21e aventure de James Bond et premier permis de tuer pour Daniel Craig.

Après que Jason Bourne et La mémoire dans la peau aient donné, en 2002, un coup de vieux à toutes les aventures de James Bond, ordre a dû être donné à Martin Campbell, qui avait si bien lancé les débuts de Pierce Brosnan dans Goldeneye, de dépoussiérer le personnage de Bond (noyé sous des gadgets qui finissaient par lui faire de l’ombre) tout en lui redonnant du sang neuf grâce à la venue d’une nouvelle recrue dans le rôle principal : Daniel Craig.
Le réalisateur reprend tout de 00 en adaptant le premier roman de Ian Fleming, Casino Royale, qui n’avait jamais été adapté au cinéma par les Broccoli. Ce faisant, c’est à une sorte de parcours initiatique que Campbell nous convie en nous faisant découvrir les origines du célèbre espion 007 auquel l’arrivée de Craig, bourrin à souhaits, apporte un peu de réalisme et une indéniable noirceur, parachevant ce que Timothy Dalton avait cherché à faire avec Bond dans Permis de tuer. L’arrivée d’Eva Green, dans la seconde partie du film, apporte à l’intrigue une intéressante ambiguïté et donne une surprenante tournure romantique aux aventures de cet espion pas aussi monolithique et arrogant qu’il aimerait le laisser croire.
Une réussite.

C’est Bond !

– Un pré-générique en noir et blanc à la manière des vieux films noirs où James Bond révèle ses talents de combattant rugueux et hargneux.
– Un superbe générique animé sur le thème du jeu de cartes emballé par une chanson très Bondienne interprétée par Chris Cornell.
– Une course-poursuite très spectaculaire à Madagascar entre James Bond et une sorte de Yamakasi.
– Les rapports presque maternels entre Bond et M incarné pour la première fois par une femme, l’excellente Judi Dench.
– Caterina Murino, James Bond girl sexy en diable.
– Une course-poursuite explosive sur le tarmac d’un aéroport.
– L’introduction progressive de tous les éléments et personnages qui composent l’univers de Bond.
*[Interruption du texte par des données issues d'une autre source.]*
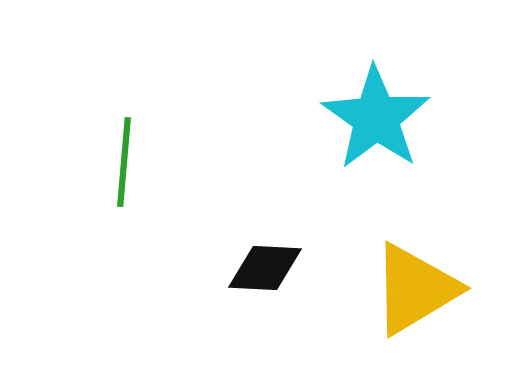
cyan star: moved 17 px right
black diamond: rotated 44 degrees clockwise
L’Aston Martin avec des gadgets crédibles, La création de son cocktail préféré, la première rencontre avec l’agent de la CIA Felix Leiter.
– Eva Green parfaite en James Bond girl indépendante et tourmentée.
– Une partie de poker bien menée.
– Un Bond amoureux et vulnérable, pour la première et dernière (?) fois. En hommage à Au service secret de sa majesté ?
– Le combat hargneux entre Bond et un violent dictateur africain dans un escalier de service.
– La torture à la chaise percée.
– L’affrontement final dans une maison vénitienne en train de s’effondrer.
– La fameuse phrase de présentation de Bond gardée pour la fin comme pour bien marquer que le personnage a enfin totalement endossé son costume d’espion.

C’est pas Bond !

– Le sauvetage improbable de Bond par Vesper qui sait tout de suite faire fonctionner le défibrillateur.
– Quelques placements de produits bien lourds.
– La précieuse valise qui tombe dans la lagune de Venise et que le méchant récupère, on ne sait trop comment, sans que son costume ne soit trempé.

Permis de tuer

Amplement mérité pour ce James Bond qui est, à ce jour, n’en déplaise aux fans de Sean Connery, le meilleur opus de la série.